> _Texte extrait_
◆ ◆ ◆ ◆ ◆
Daniel Caraco (19422013)



Danie CNous sommes réunis aujourd’hui, dans cette église de Saint Leu, pour écouter Daniel et je le laisse parler : «J’ai grandi dans la région parisienne, et depuis toujours j’ai aimé Paris, mais pourtant je suis né à Macon, car en 1942 c’était la guerre ! Mon père qui était juif, venait de la Turquie et ma mère de la région de Soissons. Avec mon frère et mes soeurs on a beaucoup reçu de la famille. Après études et service militaire j’ai cherché ici ou là pour m’orienter, et voici qu’en 1967, le Seigneur est venu me «toucher» à travers un sermon, et j’ai demandé le baptême: j’avais 25 ans ! Je suis parti au séminaire: Montmagny, Versailles, mais je voulais une communauté et je suis entré chez les Petits Frères de l’Évangile. Cinq ans après mon baptême, le 25 mars, j’ai fait mes premiers voeux.
◆ ◆ ◆ ◆ ◆
> _Données fournies_

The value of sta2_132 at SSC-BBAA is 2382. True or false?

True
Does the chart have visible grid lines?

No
◆ ◆ ◆ ◆ ◆
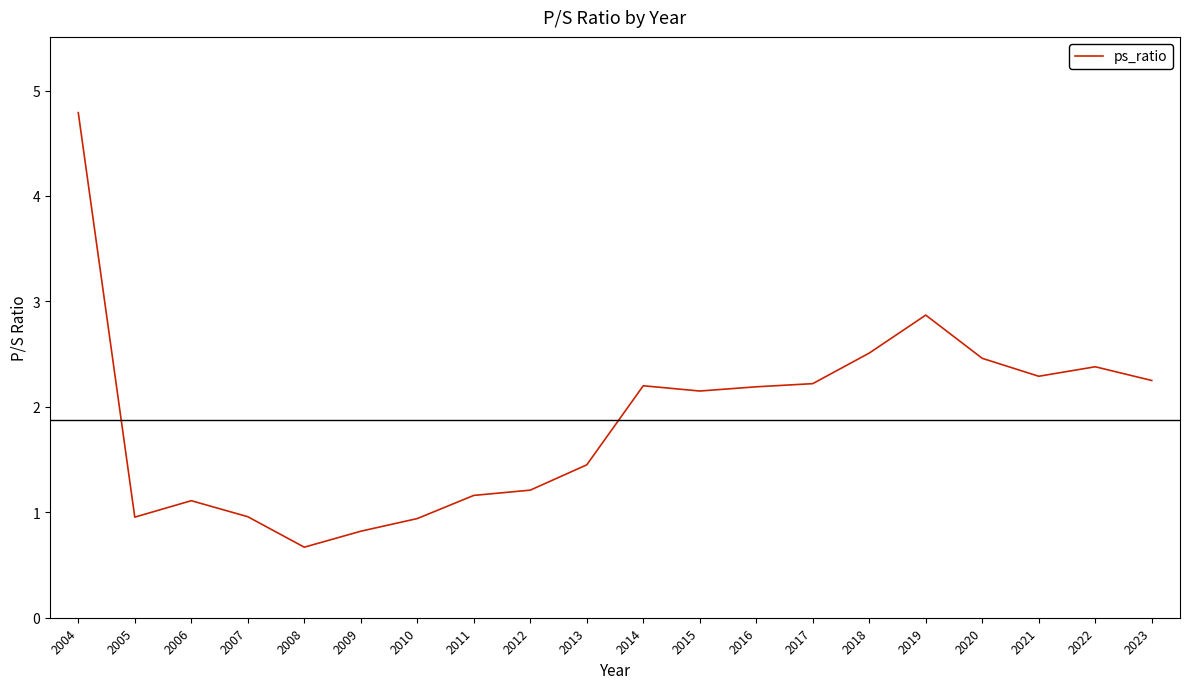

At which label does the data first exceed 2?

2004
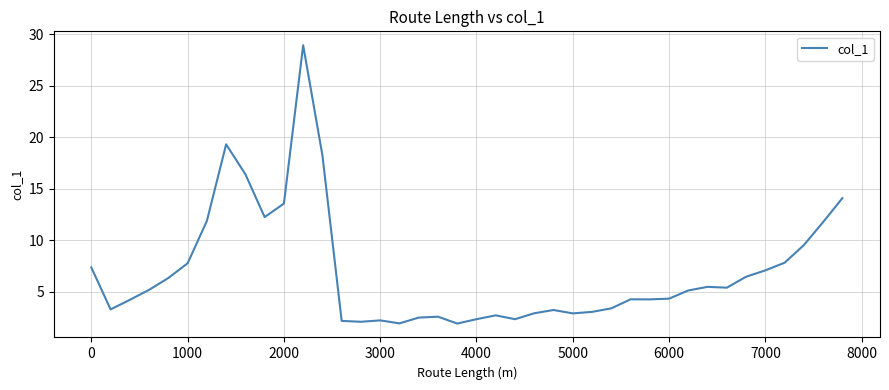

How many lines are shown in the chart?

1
◆ ◆ ◆ ◆ ◆
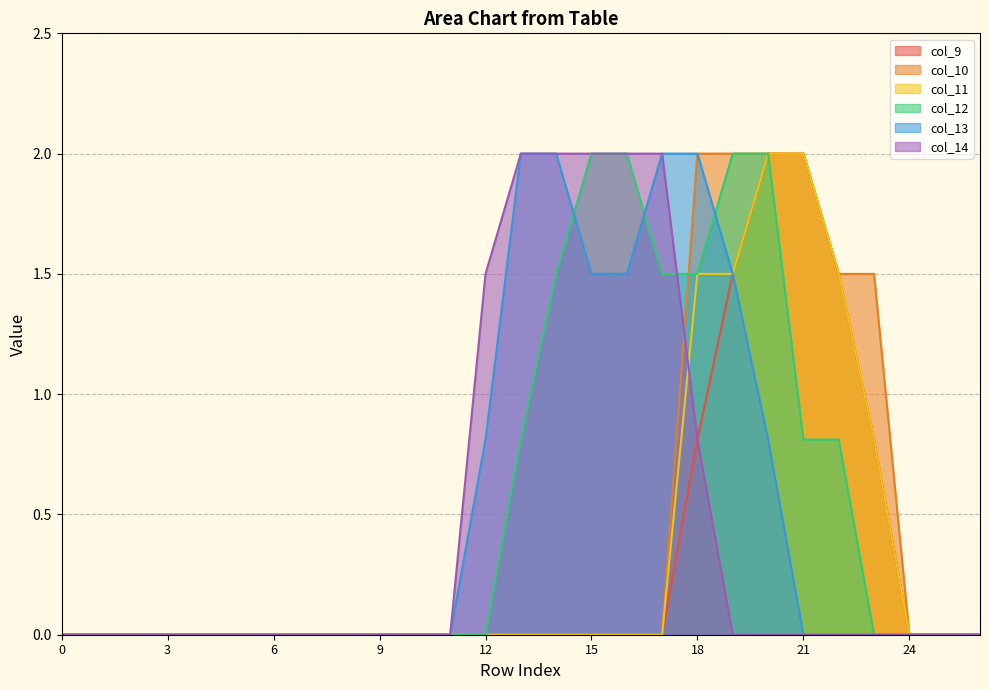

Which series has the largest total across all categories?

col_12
◆ ◆ ◆ ◆ ◆
> _Consigne 1_
Relevez chaque ligne des entrées contenant la chaîne "lines", en tenant compte de la casse.
> _Consigne 2_
Poursuivez l'hommage à Daniel Caraco à partir de sa dernière phrase.

> _Réponse 1_
Does the chart have visible grid lines?
How many lines are shown in the chart?

> _Réponse 2_
    En septembre 1972, je suis parti rejoindre les frères en Iran : 52 heures de train entre Lausanne et Istanbul. J’étais très heureux de ce passage à Istanbul, car c'est la ville de mes ancêtres. J’ai appris le Persan, j’ai appris le Soureth (la langue des chrétiens Chaldéens) et je suis resté 3 ans dans le village de Gavilan, pas loin des frères de Jésus qui étaient à Tabriz. Notre fraternité était au service de cette toute petite Eglise chaldéenne, au milieu d’une immense majorité de musulmans.

    En septembre 1975, j’arrive en Suisse pour étudier la théologie: 3 ans de réflexion, de découverte, de joie intellectuelle et spirituelle, et je suis ordonné prêtre le 15 juin 1978. Sur mon image d’ordination, j’ai écrit cette parole : "Le Fils de l’homme est venu non pour être servi, mais pour servir".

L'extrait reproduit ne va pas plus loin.